Mar 13, 10:25 AM EDT


6 Imams Sue Airline for Removing Them



MINNEAPOLIS (AP) -- Six Islamic leaders who were removed from a US Airways flight in November are suing the airline for discrimination.

The imams were returning from a religious conference in November when they were taken off a plane in Minneapolis, handcuffed and questioned. They had prayed on their prayer rugs in the Minneapolis-St. Paul International Airport before the flight, and after they boarded, a passenger passed a note to a flight attendant.

When the men returned to the airport the next day, they said, the airline refunded their fare but refused to sell them another ticket.

US Airways Group Inc. has said prayer was never the issue.

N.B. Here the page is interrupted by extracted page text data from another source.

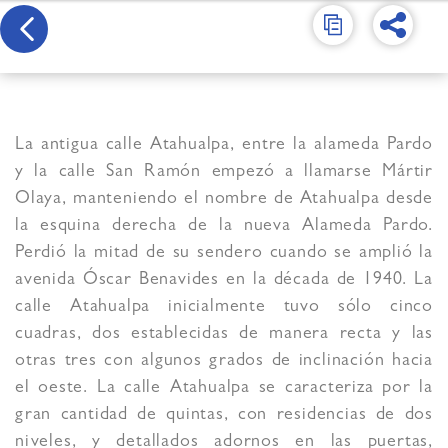
La antigua calle Atahualpa, entre la alameda Pardo
y la calle San Ramón empezó a llamarse Mártir
Olaya, manteniendo el nombre de Atahualpa desde
la esquina derecha de la nueva Alameda Pardo.
Perdió la mitad de su sendero cuando se amplió la
avenida Óscar Benavides en la década de 1940. La
calle Atahualpa inicialmente tuvo sólo cinco
cuadras, dos establecidas de manera recta y las
otras tres con algunos grados de inclinación hacia
el oeste. La calle Atahualpa se caracteriza por la
gran cantidad de quintas, con residencias de dos
niveles, y detallados adornos en las puertas,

A passenger reported overhearing anti-U.S. statements, and the men got up and moved around the airplane, the airline said.

The men said they had done nothing that should have been suspicious.

US Airways released a statement saying it hadn't seen the lawsuit, filed Monday, but that its initial position had not changed: that its employees "acted appropriately, and we continue to back the actions of our crew and ground employees in this case."

Imam Omar Shahin, one of the detained imams and the president of the North American Imams Federation, declined to comment ahead of a news conference planned later Tuesday in Washington.

The incident prompted the Muslim Public Affairs Council to complain to the Transportation Department, and the Homeland Security Department's Office for Civil Rights and Civil Liberties said it would investigate.